In this study, we used both MPR and PDC measures to strengthen the validity and reliability of the adherence estimates. These two measures are widely used in research and practice as they provide a robust estimate when calculating adherence from administrative data.[16,28] We observed that adherence thresholds computed using MPR and PDC in the present study were fairly consistent. This suggests a stability of the optimal adherence threshold to adherence measure. Our results showed that the MPR and PDC values above the derived adherence thresholds were associated with higher odds of achieving targeted HbA1c values. For all derived adherence thresholds, the C-statistic values of around 0.6 were lower than expected (considering that a C-statistic of 0.5 represents random concordance while a value above 0.7 indicates a model with good predictive ability); however, the findings are comparable to those reported in a previous study which validate adherence threshold in a similar manner.[10] Our findings indicate that adherence to medication, by itself, is a good predictor in achieving the targeted glycemic control. Nevertheless, glycemic status is known to be correlated with other elements, including lifestyle behaviors and diet, which are less likely to be adhered to as compared with medications.[29,30] The relative contribution of these factors to disparities in adherence and the extent to which they are modifiable through health system intervention should be taken into consideration when addressing the issue of medication adherence.

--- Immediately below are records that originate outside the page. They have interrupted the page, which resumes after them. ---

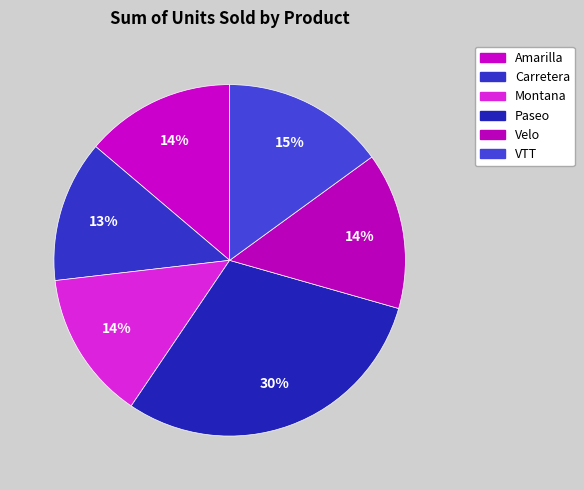

Which category has the biggest portion of the pie?

Paseo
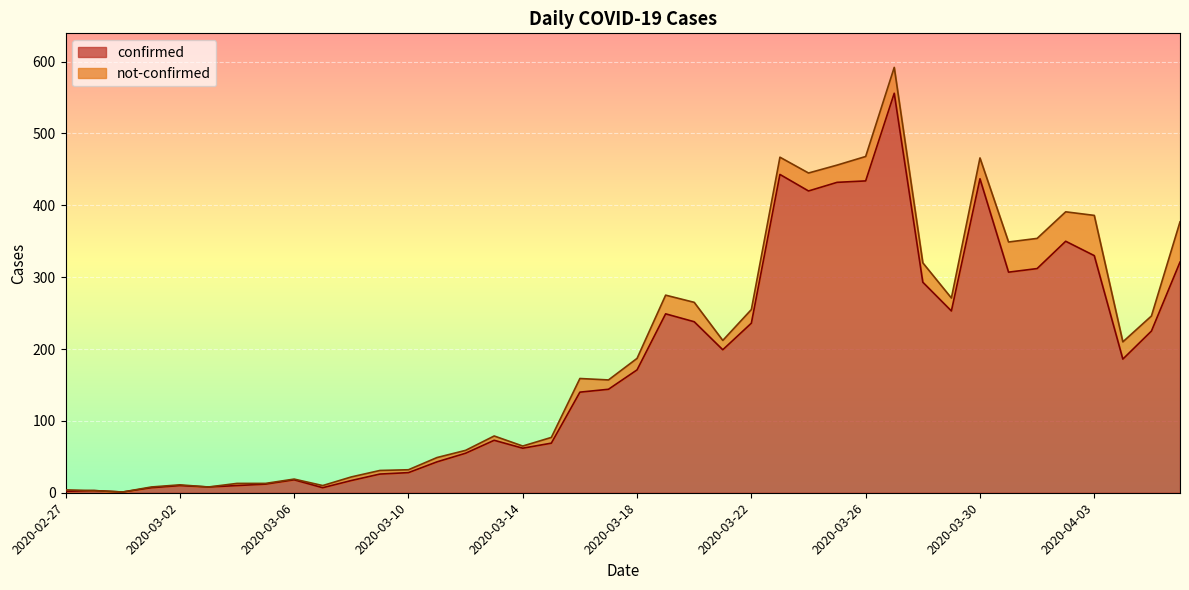

What is the label of the 4th point from the left?

2020-03-01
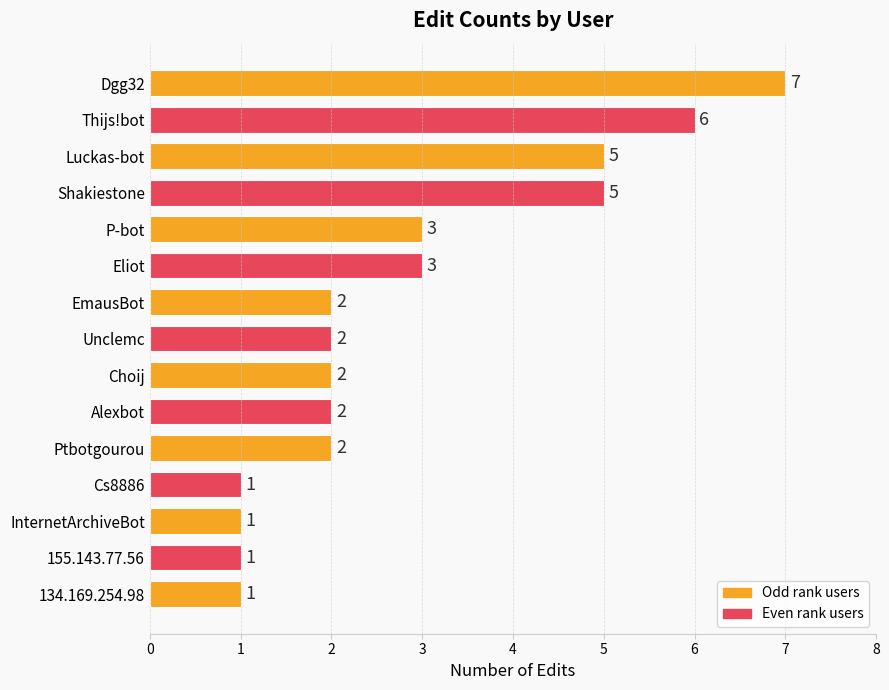

What value does the data have at P-bot?

3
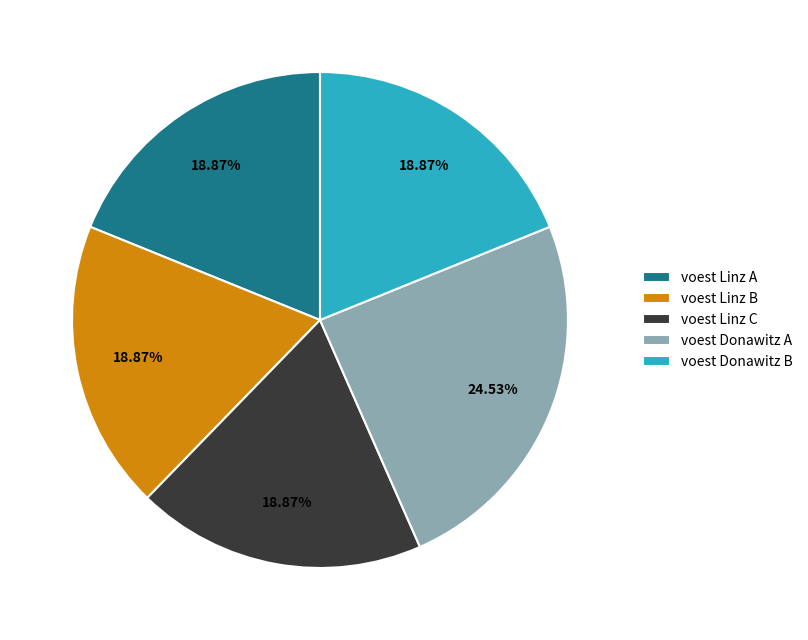

Which category has the biggest portion of the pie?

voest Donawitz A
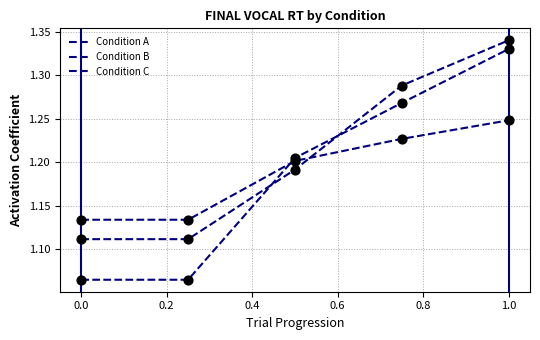

Does the chart have visible grid lines?

Yes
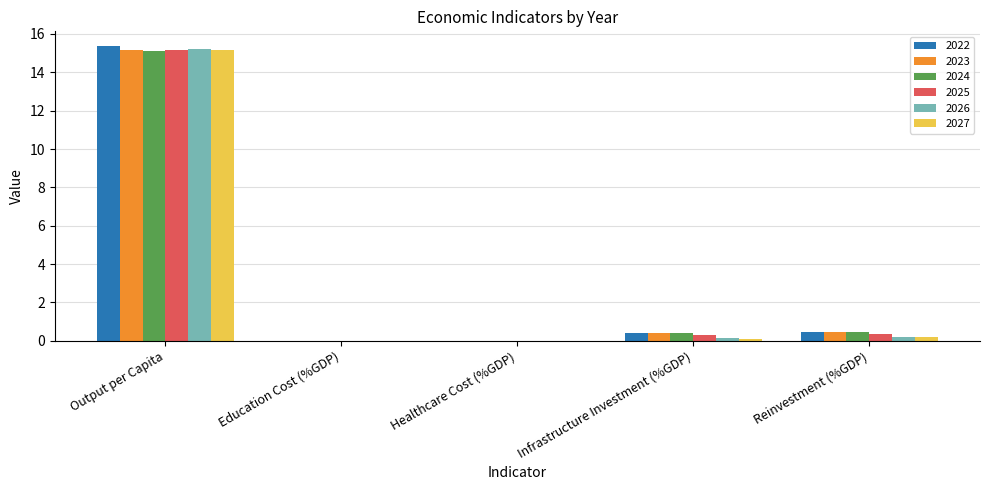

The value of 2026 at Output per Capita is 15.2. True or false?

True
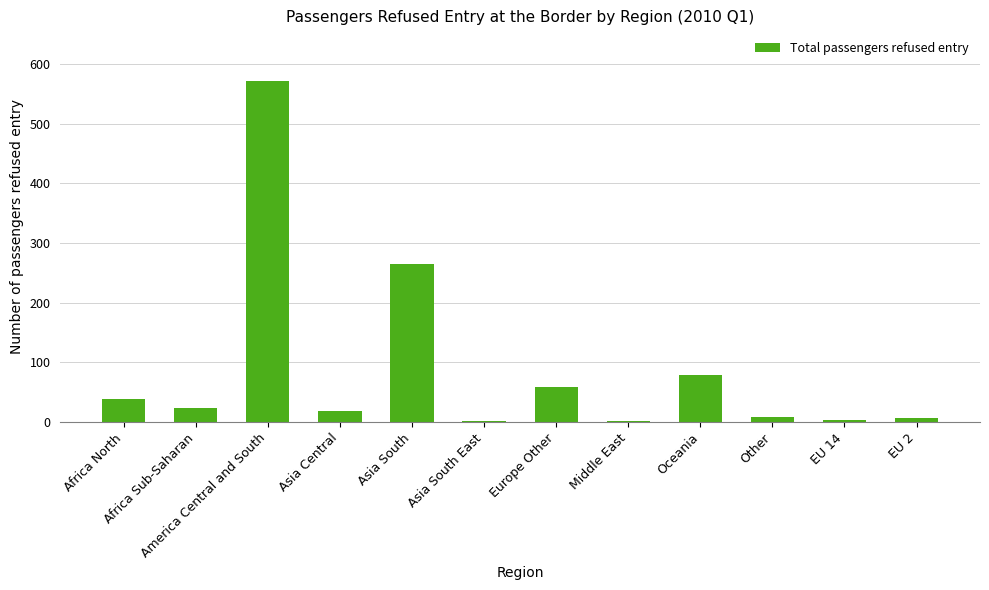

The value at Africa North is 39. True or false?

True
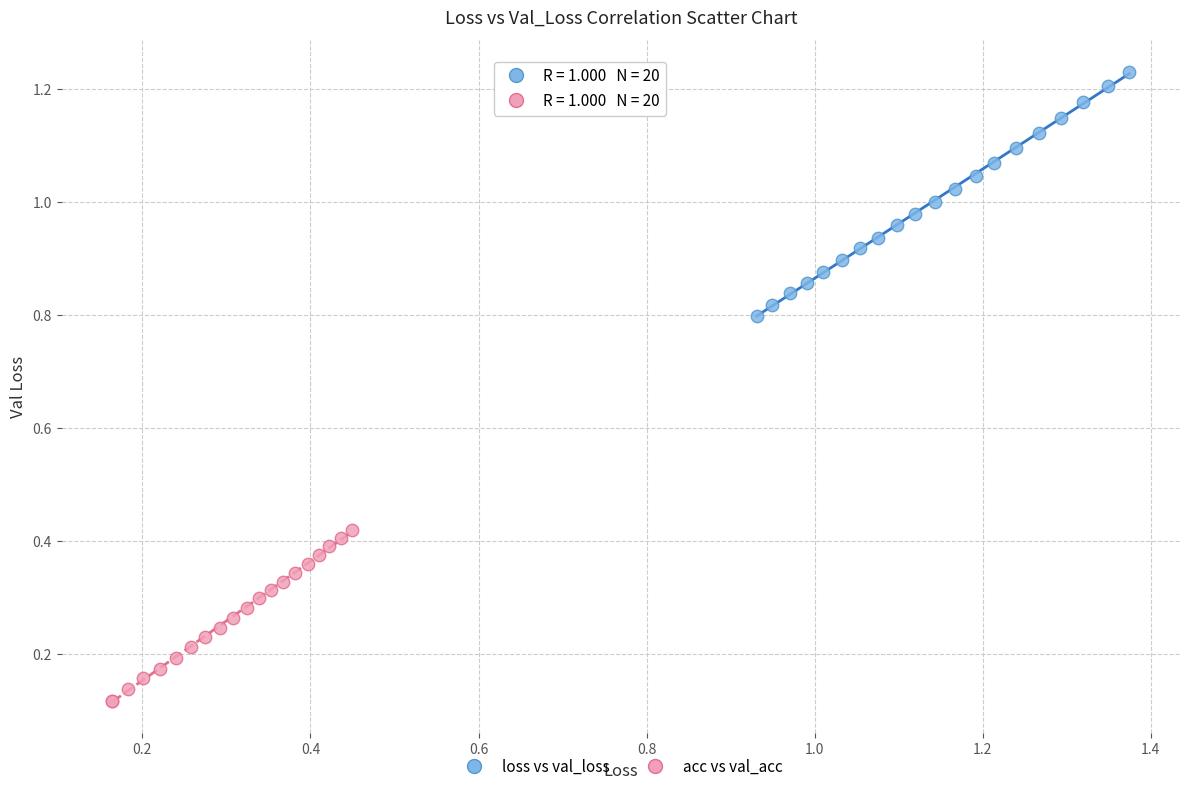

Which series reaches the minimum Y coordinate?

acc vs val_acc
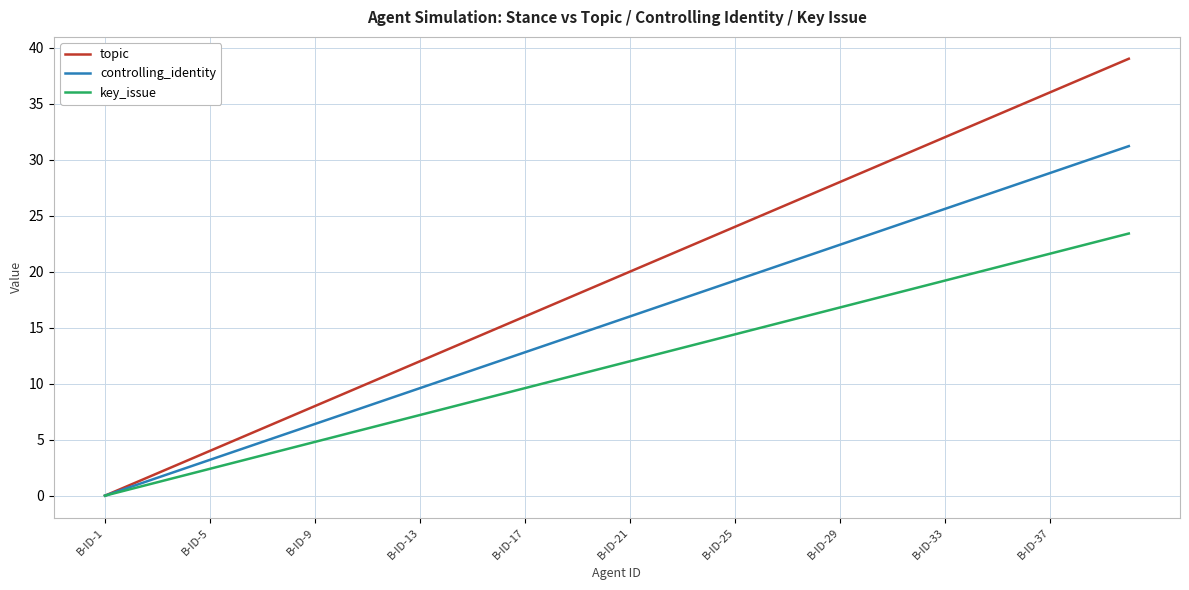

Which series has the largest total across all categories?

topic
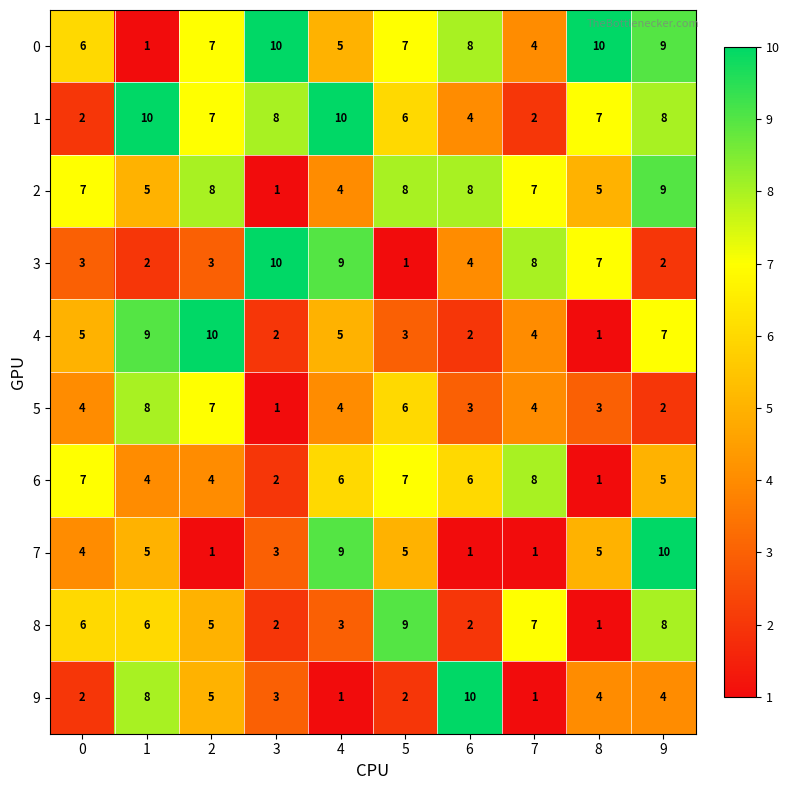

Which series has the largest total across all categories?

0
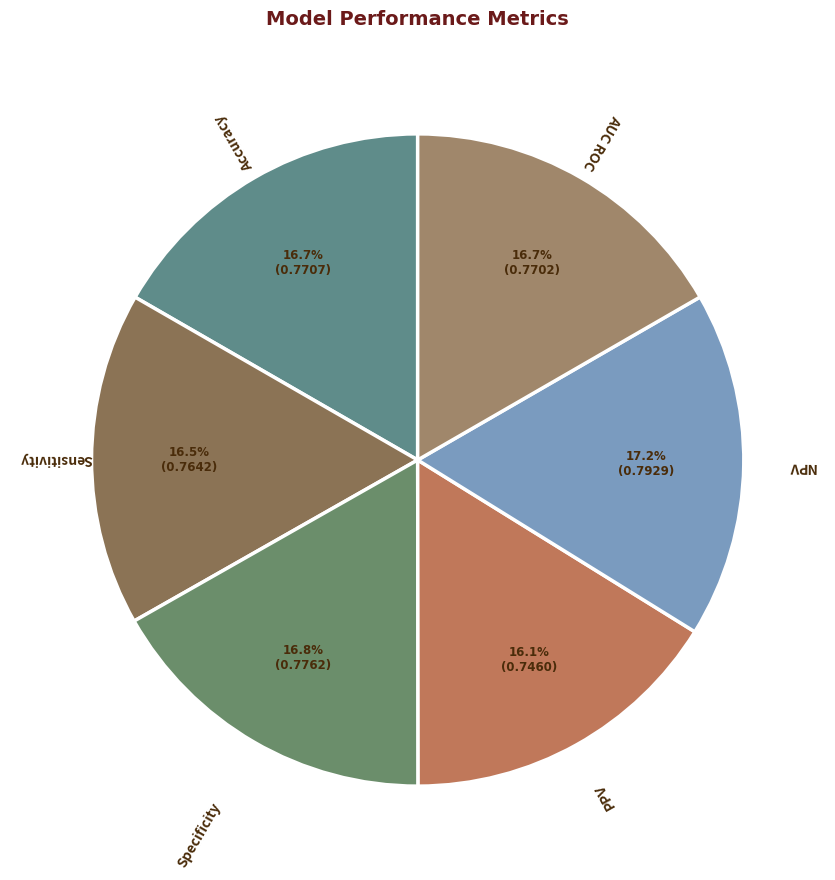

Is it true that Accuracy is 25% of the pie?

False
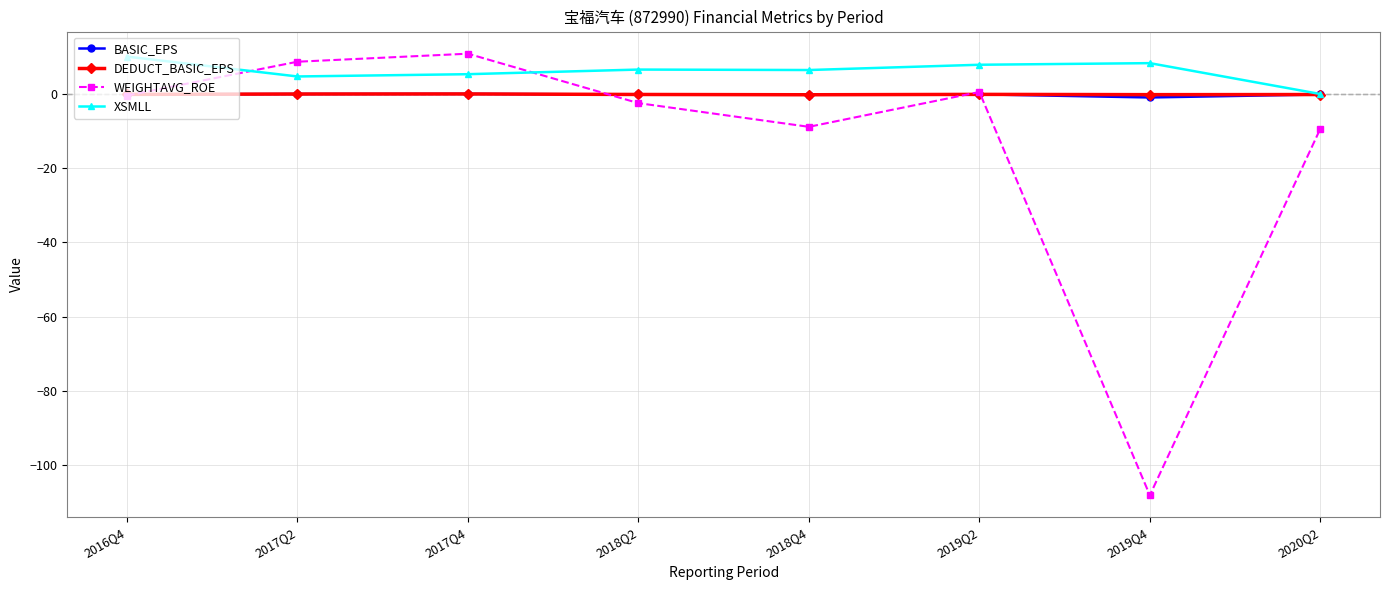

Which series changed the most between 2016Q4 and 2018Q4?

WEIGHTAVG_ROE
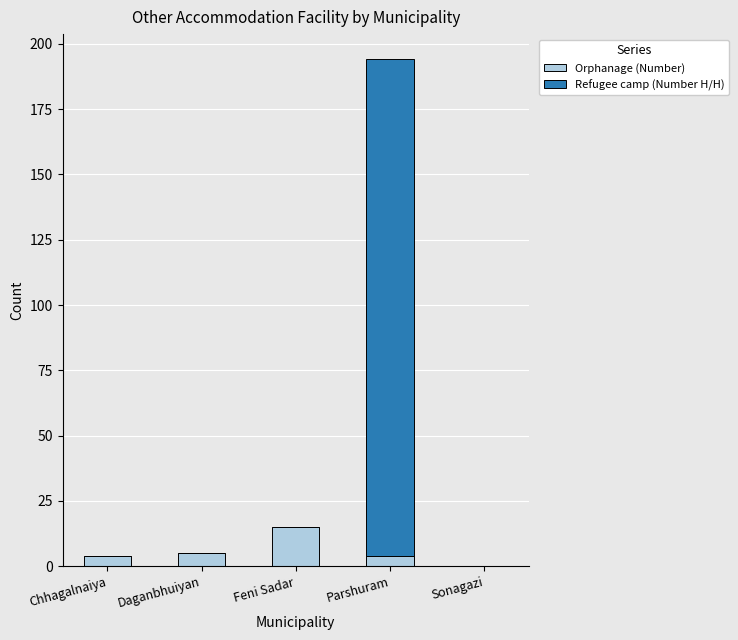

At which category is the sum across all series the highest?

Parshuram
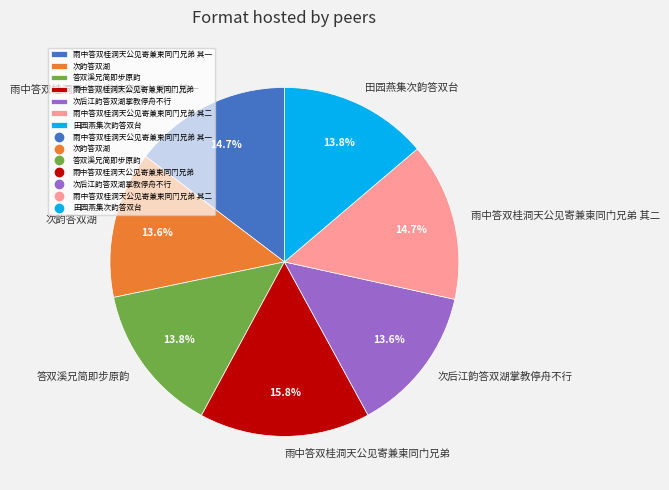

Is it true that 雨中答双桂洞天公见寄兼柬同门兄弟 is 16% of the pie?

True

The present study has several limitations to note. First, prescription filling may not reflect the actual consumption of medications by patients. Hence, the using of medication dispensing data may overestimate adherence to treatment for some patients. Second, we have more women than men in our data. Third, we measured adherence among patients on OADs. This may limit the generalizability as the findings may not be applicable to patients who are also on insulin therapy. Next, we measured adherence using objective measures based on medication refill data and we do not have data on self-report measure of adherence for comparison and a more detailed assessment. Last, only one HbA1c measurement was used for analysis and we were not able to control for baseline HbA1c for assessment of relationship with medication adherence. As such, the analysis might not reflect the actual duration of the optimal glucose control in patients. Nevertheless, we used assessment periods that correspond to regular HbA1c monitoring interval of 3 t0 6 months for measurement of the effect of medication adherence on HbA1c level. In this study, adherence was assessed using the MPR and PDC method, which is an objective measure that is reliable and depends on medication refill history. Moreover, we examined possible variation in adherence thresholds at different assessment periods and stringency of clinical outcome. By tying adherence cut-offs with a clinically relevant outcome, healthcare providers may be able to use adherence measures to target patients who would obtain clinical benefit when reaching a certain level of adherence.

Conclusion

In this study, we found that the optimal cut-off adherence values with MPR and PDC as adherence measures ranged between 86.1% and 98.3% in predicting HbA1c ⩽7.0% and ranged from 86.1% to 92.8% for HbA1c ⩽8.0%. The adherence thresholds may vary depending on the length of assessment period and outcome definition, but a reasonably wise cut-off to distinguish good versus poor medication adherence to be clinically meaningful should be at 90%. Additionally, these adherence cut-offs can be used as screening tools to identify patients who are at higher risk of poor glycemic control and expedite medical making decision, especially in the leverage of target interventions that would clinically benefit patients.